In Berkeley, there's a huge appetite for information on what's happening in that part of the world.
"If this is going to continue, I know I can go back and I can be an active member and I can be proud of our society again," says Tunisian UC Berkeley student Meriem Ben Saleh.
The room was packed at UC Berkeley as people listened to Ben Saleh, an engineering Ph.D. candidate. She spoke about the overthrow of Tunisia's authoritarian leader, which set off the Egyptian uprising 10 days later. Her parent's inspired her to leave Tunisia.
"They pushed me to go out to go out of the country because they, themselves, don't believe in the system. They never believed in it and even when they had their memberships of the party in their wallets, they had it just to protect our family," says Ben Saleh.
Tunisian activist Bassem Bouguerra says the Tunisian overthrow went unnoticed by the western media because of heavy censorship. His political blog was blacked out.

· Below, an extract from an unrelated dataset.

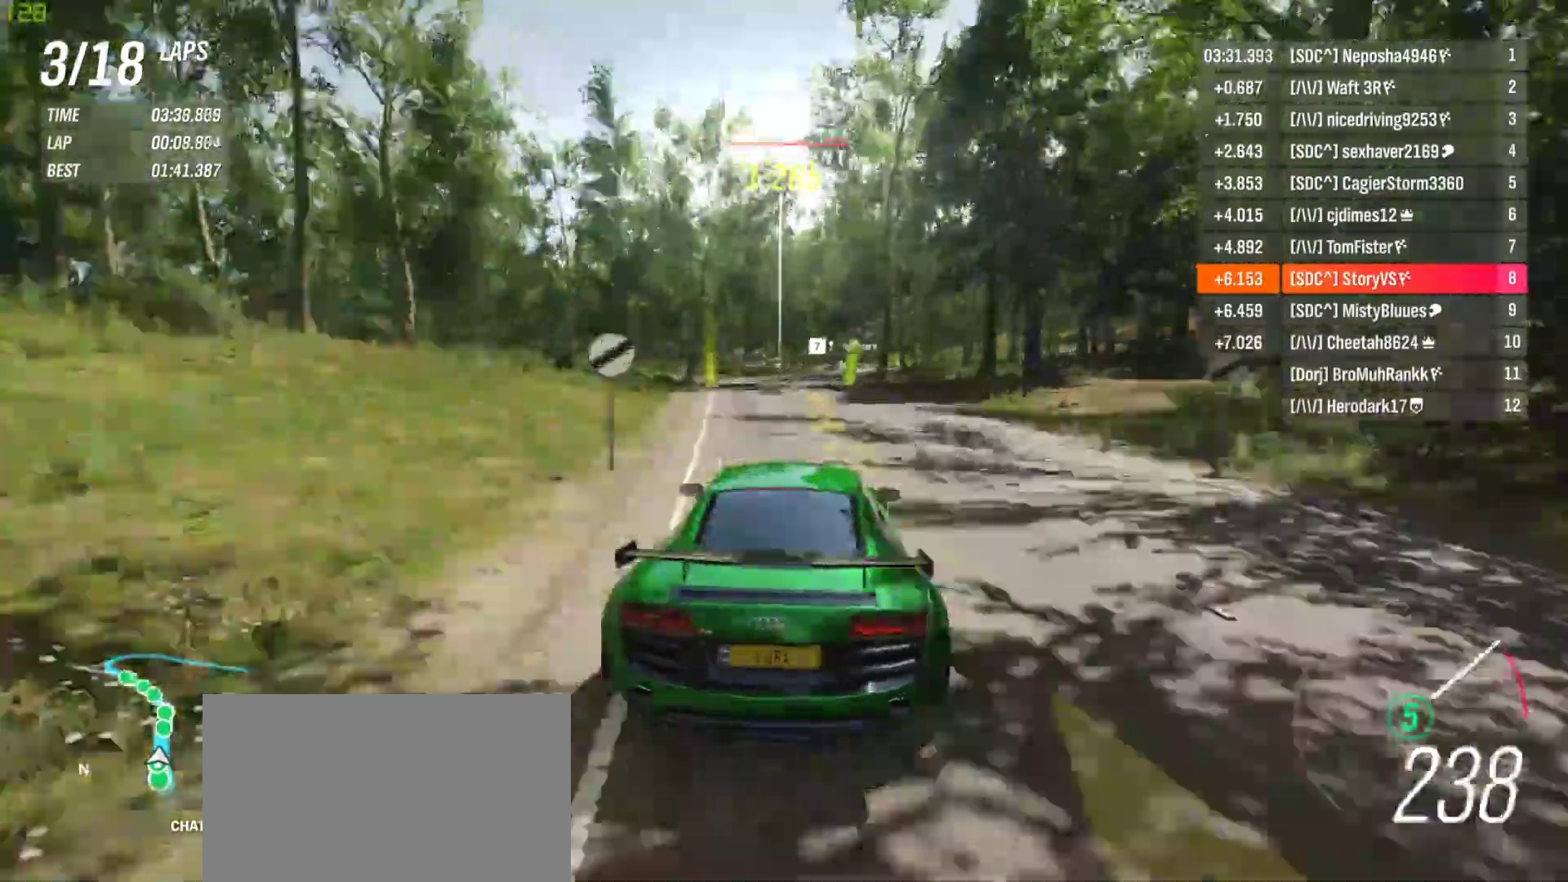
{"buttons": ["R2"], "left_stick": "right", "events": [[67, "left_stick", "right"], [200, "left_stick", "center"], [267, "left_stick", "right"], [433, "left_stick", "center"], [500, "left_stick", "right"]]}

"We were just overwhelmed with so much darkness, so much dictatorship, so much violence and police brutality and we just don't know how to get out," says Bouguerra.
"I think it amounts to a revolution, yes," says UC Berkeley public policy Prof. Michael Nacht.
Nacht just returned from a year in the Obama administration. He says the Arab-style democracy, seen in Iraq, could be the template for Egypt, Tunisia and possibly Yemen. But he warns that it's still early and history has seen revolutions undergo a series of regimes.
"You could have a lot of modern, younger democratically-oriented people who perhaps could even topple Mubarak, but then they themselves could be overthrown by another autocrat by the army, by the Muslim Brotherhood or by somebody else," says Nacht.
Nacht also pointed out that chaos makes it easier for extremist groups to take over and that is a big concern for the U.S.